All of which brings me to the possibility of another long-standing former NHL player making that leap based on this postseason. I'm referring to Canadiens' assistant coach Kirk Muller. While covering the playoffs this spring, I've noticed Muller's seemingly growing in-game role behind the bench. Head coach Jacques Martin routinely chats with Muller, and when the team gathers at the bench, it is Muller, not Martin, who addresses the players and draws up late-game plays.

This speaks volumes about Martin as a leader and his ability to delegate. It also points to Muller as a rising star in the coaching ranks. Several of the team's tactical changes have sprung from him during the first two rounds of the playoffs, including going with a shorter bench late in the series upset of Washington and changing the neutral zone/defensive zone regroup late in the series against defending Stanley Cup Champion Pittsburgh.

Now, many former players serve as valuable assistants over a long period of time and are happy to do so without ever having designs on the head job. Maybe that's Muller's mindset, but I don't think so.

He has been on the job in Montreal in his current capacity for four seasons after coaching one season of Canadian college hockey at Queens University. Coming back to Montreal, where he was part of their 1993 Stanley Cup-winning team probably seemed like enough back in 2006 when former teammate Guy Carbonneau added him to his staff. Now, though, I get the sense that Mueller wants more. I see it in his body language and I hear it in his voice when he's interviewed on- or off-camera about series details.
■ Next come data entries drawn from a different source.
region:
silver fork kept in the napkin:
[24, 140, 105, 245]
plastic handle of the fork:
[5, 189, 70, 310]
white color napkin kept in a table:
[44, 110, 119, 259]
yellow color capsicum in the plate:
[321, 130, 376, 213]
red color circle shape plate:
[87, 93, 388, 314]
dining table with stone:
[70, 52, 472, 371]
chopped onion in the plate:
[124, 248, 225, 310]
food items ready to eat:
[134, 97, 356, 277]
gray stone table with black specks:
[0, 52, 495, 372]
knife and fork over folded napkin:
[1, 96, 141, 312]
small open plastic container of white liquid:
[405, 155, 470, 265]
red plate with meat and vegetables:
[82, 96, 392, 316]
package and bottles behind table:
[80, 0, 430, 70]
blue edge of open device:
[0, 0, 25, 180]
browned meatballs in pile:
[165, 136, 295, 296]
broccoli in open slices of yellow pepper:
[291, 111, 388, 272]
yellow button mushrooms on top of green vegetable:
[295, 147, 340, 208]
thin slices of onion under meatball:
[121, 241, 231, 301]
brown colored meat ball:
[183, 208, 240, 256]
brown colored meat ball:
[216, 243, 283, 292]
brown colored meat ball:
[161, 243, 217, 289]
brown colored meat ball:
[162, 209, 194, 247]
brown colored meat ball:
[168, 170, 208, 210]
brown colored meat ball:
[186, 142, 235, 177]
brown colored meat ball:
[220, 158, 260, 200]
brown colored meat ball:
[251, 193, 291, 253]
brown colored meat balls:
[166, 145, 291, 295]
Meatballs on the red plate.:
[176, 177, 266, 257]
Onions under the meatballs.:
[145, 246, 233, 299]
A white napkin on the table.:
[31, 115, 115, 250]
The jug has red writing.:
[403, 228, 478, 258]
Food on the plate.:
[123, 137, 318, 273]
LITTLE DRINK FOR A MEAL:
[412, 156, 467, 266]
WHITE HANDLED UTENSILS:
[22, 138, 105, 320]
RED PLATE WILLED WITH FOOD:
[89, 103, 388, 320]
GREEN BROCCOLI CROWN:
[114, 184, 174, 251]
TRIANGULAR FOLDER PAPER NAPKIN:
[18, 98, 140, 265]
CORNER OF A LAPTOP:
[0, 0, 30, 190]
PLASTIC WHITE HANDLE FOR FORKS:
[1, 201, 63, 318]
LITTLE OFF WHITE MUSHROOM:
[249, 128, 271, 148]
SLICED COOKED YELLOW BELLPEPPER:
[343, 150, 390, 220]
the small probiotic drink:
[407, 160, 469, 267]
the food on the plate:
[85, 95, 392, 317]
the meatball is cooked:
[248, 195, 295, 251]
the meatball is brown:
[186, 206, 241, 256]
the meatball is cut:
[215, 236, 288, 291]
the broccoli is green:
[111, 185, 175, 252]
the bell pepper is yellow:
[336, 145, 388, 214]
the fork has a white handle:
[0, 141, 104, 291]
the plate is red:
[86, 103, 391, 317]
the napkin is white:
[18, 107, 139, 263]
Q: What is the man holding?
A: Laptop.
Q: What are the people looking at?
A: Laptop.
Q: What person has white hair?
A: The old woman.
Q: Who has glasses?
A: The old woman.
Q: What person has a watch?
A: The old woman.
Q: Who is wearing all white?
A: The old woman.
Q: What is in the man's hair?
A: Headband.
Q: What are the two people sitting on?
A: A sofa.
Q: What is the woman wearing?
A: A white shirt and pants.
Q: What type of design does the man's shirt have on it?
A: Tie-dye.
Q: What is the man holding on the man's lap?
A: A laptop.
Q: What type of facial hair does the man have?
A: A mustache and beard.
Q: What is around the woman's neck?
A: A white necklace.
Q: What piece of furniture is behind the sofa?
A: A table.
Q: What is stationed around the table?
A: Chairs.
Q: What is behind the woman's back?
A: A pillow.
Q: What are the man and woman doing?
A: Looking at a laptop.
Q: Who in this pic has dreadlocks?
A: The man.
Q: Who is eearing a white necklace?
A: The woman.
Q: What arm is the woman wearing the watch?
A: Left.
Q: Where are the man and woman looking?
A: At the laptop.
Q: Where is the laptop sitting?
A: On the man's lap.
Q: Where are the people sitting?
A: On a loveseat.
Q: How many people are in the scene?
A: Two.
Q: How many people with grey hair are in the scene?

With at least three teams looking for a new direction behind the bench for 2010-11, I wonder if they've seen what I've seen. Certainly, the best advertisement for Muller's advancement is the continued success of the Canadiens in the playoffs. For now, though, that means meetings, meetings and more video for Martin and his staff as they look to tweak their approach against the Flyers in Game 2.

A 6-0 drubbing tends to keep all involved in the moment. Whatever the Habs concoct, however, I have a sense that Muller will be in the middle of it.